There were also some problems with the hardware chosen, like a refurbished CPU cooler that didn't come with the required screws (had a double amount of Intel screws that can't be used for my Ryzen CPU) and a pump that's noisy and probably not powerful enough. So late last year I opted to buy a new CPU block, new reservoir and pump.

In the meantime I had also bought (and installed) an All-in-One CPU cooler for my son's computer.

Anyway, installation of my custom loop with soft hose was fairly straightforward. Filling it up with water didn’t go quite as smooth as expected (because of filling port a bit narrower than optimal) but was eventually done okay.
When testing there were no leaks or so. My GPU is running cooler than expected. The big let-down though is the CPU block. It really doesn’t perform well. Starting a stress test it takes just about three seconds for the CPU to get a 30 degree temperature increase before getting somewhat stable! (I’ve tried several different approaches to fix this problem but not yet found out what’s the cause of the poor thermal coupling between CPU and water.)
My third point above is thus proven both right and wrong: The GPU does indeed vary in temperature much slower now than before, as expected. The CPU, on the contrary, does not.
My first pump and reservoir, a BT-LT in a 5.25” bay, is a fairly noisy combo. The replacement AlphaCool Eisball with a D5 755 pump is as good as silent. I need to hold my ear within 15cm to hear it running at all. (And it’s mounted on top of the computer case!)
Cooling of the water is passively done by a twelve module AlphaCool Cape Cora HF convector mounted on the wall in my study.
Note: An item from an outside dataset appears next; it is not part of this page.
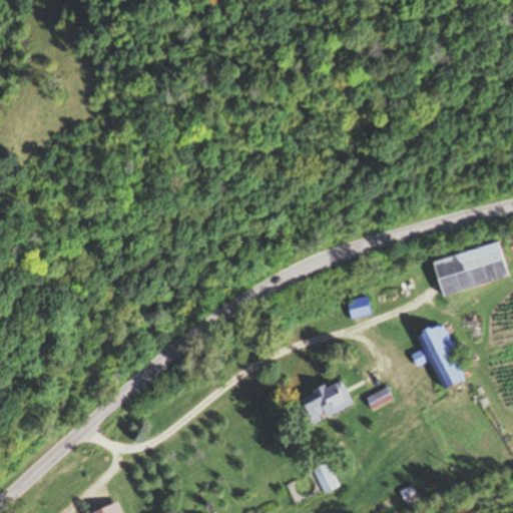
[(442,297),(508,279),(498,243),(432,262),(442,297)]
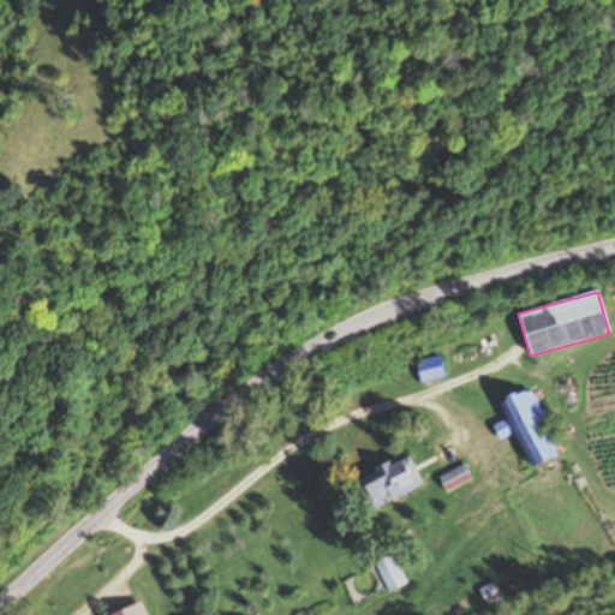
[(416,369),(423,384),(443,376),(436,359),(416,369)]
I have yet to do some more checks on my son’s computer to see how well the AIO performs and how it influence the graphics temperature. I did a somewhat unorthodox install in the Fractal Define C case:
The radiator is mounted in the top, with the fans pulling air into the case. All openings surrounding the radiator are closed off to prevent air from leaking out that way.
Two 14cm fans are mounted in the front, also pulling air in. Surrounding openings are closed off.
The fan mount at the rear behind the CPU is completely shut, using adhesive tape. Don’t want any air to move out there.
Only the openings at the rear below the graphics card are left open, so that all air pulled into the case must pass the graphics card and is thus accessible for cooling the GPU.
Fan control is the issue here. The radiator fans rely on the CPU temperature. That’s very straightforward. The front fans should ideally be dependent on the GPU temperature, but that can only be done if both the motherboard and graphics card are of Asus high end models, which neither are. As is the computer is loud while gaming, with some fans running at full tilt, and I have to find out what fans and why.